##### AVAILABLE RECORDS #####

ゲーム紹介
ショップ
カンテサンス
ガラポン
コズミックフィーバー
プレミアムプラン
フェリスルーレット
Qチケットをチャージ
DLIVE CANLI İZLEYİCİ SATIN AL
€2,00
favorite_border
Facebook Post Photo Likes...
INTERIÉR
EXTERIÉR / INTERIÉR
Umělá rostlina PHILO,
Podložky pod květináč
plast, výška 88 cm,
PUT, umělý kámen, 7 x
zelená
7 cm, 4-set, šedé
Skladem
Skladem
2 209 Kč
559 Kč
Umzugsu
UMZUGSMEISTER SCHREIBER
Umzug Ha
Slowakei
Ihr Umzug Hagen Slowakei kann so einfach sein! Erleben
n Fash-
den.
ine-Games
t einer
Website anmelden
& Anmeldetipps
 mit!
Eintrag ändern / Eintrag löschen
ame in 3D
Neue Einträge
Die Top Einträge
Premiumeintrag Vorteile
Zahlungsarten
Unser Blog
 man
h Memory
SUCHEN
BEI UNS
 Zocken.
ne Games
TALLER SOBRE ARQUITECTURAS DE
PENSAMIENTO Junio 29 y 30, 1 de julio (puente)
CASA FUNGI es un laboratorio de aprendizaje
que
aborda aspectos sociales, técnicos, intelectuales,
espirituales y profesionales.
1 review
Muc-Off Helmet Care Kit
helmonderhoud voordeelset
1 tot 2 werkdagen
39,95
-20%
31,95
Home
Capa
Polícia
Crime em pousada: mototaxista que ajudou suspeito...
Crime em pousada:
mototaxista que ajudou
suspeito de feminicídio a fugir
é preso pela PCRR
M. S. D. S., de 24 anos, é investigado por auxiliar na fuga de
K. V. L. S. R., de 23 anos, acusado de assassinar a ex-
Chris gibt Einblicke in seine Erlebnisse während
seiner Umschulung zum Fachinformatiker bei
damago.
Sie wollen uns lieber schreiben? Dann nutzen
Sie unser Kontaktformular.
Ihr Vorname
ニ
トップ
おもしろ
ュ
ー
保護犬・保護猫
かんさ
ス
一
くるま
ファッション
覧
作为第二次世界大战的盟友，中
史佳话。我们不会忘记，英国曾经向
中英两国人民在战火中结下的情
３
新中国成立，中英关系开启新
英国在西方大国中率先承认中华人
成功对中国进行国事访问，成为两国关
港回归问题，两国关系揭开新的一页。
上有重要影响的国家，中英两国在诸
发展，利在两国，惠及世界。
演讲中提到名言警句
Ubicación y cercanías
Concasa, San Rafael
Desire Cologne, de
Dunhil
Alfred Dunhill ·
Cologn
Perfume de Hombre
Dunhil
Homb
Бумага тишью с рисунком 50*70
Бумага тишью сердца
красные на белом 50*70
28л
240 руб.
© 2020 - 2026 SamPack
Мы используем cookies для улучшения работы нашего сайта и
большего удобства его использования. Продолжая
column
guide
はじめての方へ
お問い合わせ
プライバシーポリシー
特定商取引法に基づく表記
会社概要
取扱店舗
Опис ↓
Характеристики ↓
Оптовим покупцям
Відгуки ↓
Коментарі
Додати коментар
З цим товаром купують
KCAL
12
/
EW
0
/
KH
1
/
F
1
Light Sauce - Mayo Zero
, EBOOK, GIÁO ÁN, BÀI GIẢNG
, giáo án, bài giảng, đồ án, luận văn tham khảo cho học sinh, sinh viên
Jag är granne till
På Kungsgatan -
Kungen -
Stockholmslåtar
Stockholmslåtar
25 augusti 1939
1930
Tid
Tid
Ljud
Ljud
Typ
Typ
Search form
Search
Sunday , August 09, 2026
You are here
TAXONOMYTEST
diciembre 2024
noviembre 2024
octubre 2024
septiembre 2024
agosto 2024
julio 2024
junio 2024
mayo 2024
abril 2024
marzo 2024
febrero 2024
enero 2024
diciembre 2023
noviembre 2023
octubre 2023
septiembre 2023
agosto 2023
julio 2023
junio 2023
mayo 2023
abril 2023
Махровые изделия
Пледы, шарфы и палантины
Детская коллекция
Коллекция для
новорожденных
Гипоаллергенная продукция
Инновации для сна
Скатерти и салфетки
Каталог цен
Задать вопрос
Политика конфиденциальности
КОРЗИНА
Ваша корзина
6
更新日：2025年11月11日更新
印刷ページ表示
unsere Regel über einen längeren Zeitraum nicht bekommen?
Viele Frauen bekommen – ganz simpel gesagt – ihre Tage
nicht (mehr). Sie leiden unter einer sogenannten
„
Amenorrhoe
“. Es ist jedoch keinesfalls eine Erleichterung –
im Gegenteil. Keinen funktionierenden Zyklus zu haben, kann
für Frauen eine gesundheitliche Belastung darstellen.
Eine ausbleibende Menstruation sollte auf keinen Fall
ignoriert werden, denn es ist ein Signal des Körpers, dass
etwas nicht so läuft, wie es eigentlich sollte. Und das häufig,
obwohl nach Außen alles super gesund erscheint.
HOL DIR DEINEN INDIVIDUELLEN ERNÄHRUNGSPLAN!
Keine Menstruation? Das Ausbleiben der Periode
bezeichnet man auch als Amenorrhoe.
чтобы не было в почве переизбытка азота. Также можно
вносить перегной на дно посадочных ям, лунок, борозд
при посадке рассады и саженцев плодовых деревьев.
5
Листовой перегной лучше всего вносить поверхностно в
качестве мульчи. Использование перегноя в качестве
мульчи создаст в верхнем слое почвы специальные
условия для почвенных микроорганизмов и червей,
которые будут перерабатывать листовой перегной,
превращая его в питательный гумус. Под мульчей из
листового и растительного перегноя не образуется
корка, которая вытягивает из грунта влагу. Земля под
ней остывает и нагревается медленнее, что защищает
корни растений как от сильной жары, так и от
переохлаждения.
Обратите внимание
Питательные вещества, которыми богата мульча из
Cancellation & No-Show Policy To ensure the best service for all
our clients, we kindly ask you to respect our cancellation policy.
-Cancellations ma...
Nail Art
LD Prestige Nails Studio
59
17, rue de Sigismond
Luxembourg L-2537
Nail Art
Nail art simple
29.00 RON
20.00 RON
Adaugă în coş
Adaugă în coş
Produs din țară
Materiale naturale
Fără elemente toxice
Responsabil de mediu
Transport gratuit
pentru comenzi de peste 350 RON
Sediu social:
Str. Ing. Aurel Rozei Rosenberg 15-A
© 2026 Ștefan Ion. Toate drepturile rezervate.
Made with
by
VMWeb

#####

EXERCISE>
Provide the number of lines above in which the word "sollte" appears, with no further words.

RESPONSE TO THIS TASK>
2